WORK TO BE COMPLETED: Set down the entries below exactly; drop the pictures.
[EXTRACTED MATERIAL]
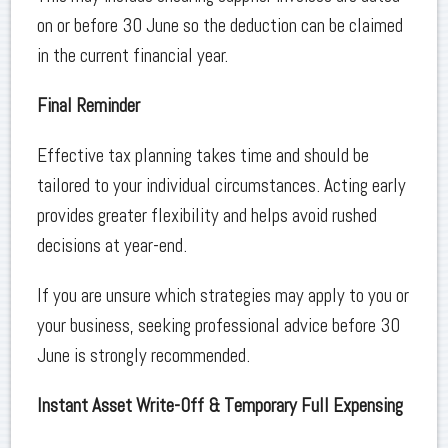
on or before 30 June so the deduction can be claimed
in the current financial year.
Final Reminder
Effective tax planning takes time and should be
tailored to your individual circumstances. Acting early
provides greater flexibility and helps avoid rushed
decisions at year-end.
If you are unsure which strategies may apply to you or
your business, seeking professional advice before 30
June is strongly recommended.
Instant Asset Write-Off & Temporary Full Expensing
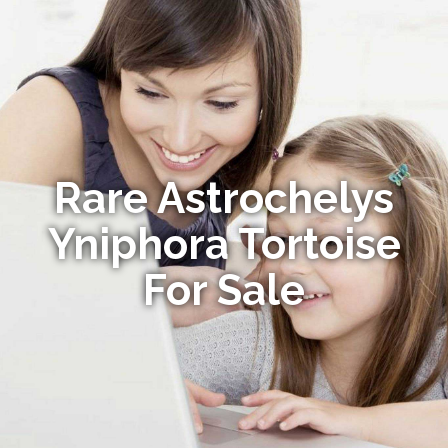
Rare Astrochelys
Yniphora Tortoise
For Sale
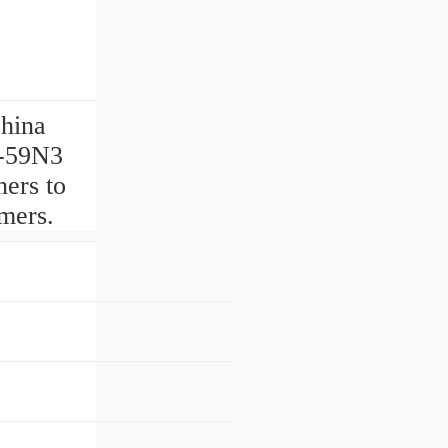
China
9-59N3
ers to
omers.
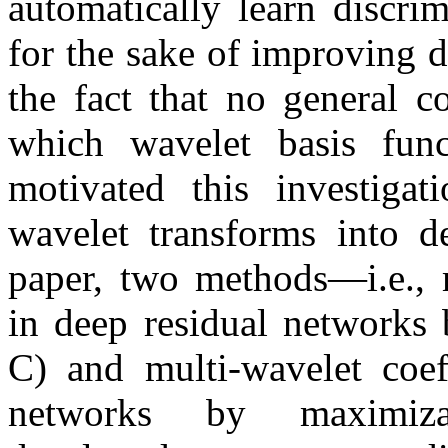
automatically learn discri
for the sake of improving 
the fact that no general c
which wavelet basis func
motivated this investiga
wavelet transforms into de
paper, two methods—i.e., m
in deep residual network
C) and multi-wavelet coeff
networks by maximiz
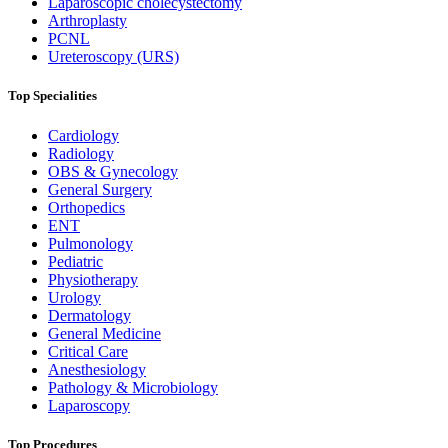
Laparoscopic cholecystectomy
Arthroplasty
PCNL
Ureteroscopy (URS)
Top Specialities
Cardiology
Radiology
OBS & Gynecology
General Surgery
Orthopedics
ENT
Pulmonology
Pediatric
Physiotherapy
Urology
Dermatology
General Medicine
Critical Care
Anesthesiology
Pathology & Microbiology
Laparoscopy
Top Procedures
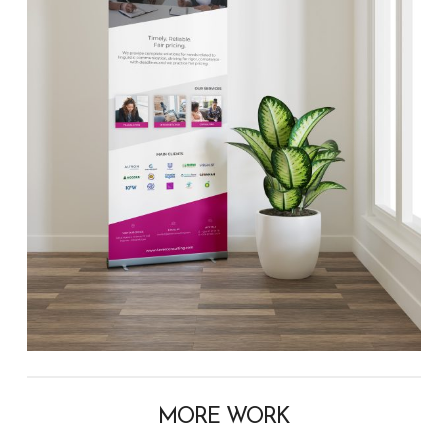
MORE WORK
[/EXTRACTED MATERIAL]
COMPLETED EXERCISE:
on or before 30 June so the deduction can be claimed
in the current financial year.
Final Reminder
Effective tax planning takes time and should be
tailored to your individual circumstances. Acting early
provides greater flexibility and helps avoid rushed
decisions at year-end.
If you are unsure which strategies may apply to you or
your business, seeking professional advice before 30
June is strongly recommended.
Instant Asset Write-Off & Temporary Full Expensing
Rare Astrochelys
Yniphora Tortoise
For Sale
China
9-59N3
ers to
omers.
automatically learn discri
for the sake of improving 
the fact that no general c
which wavelet basis func
motivated this investiga
wavelet transforms into de
paper, two methods—i.e., m
in deep residual network
C) and multi-wavelet coeff
networks by maximiz
Laparoscopic cholecystectomy
Arthroplasty
PCNL
Ureteroscopy (URS)
Top Specialities
Cardiology
Radiology
OBS & Gynecology
General Surgery
Orthopedics
ENT
Pulmonology
Pediatric
Physiotherapy
Urology
Dermatology
General Medicine
Critical Care
Anesthesiology
Pathology & Microbiology
Laparoscopy
Top Procedures
MORE WORK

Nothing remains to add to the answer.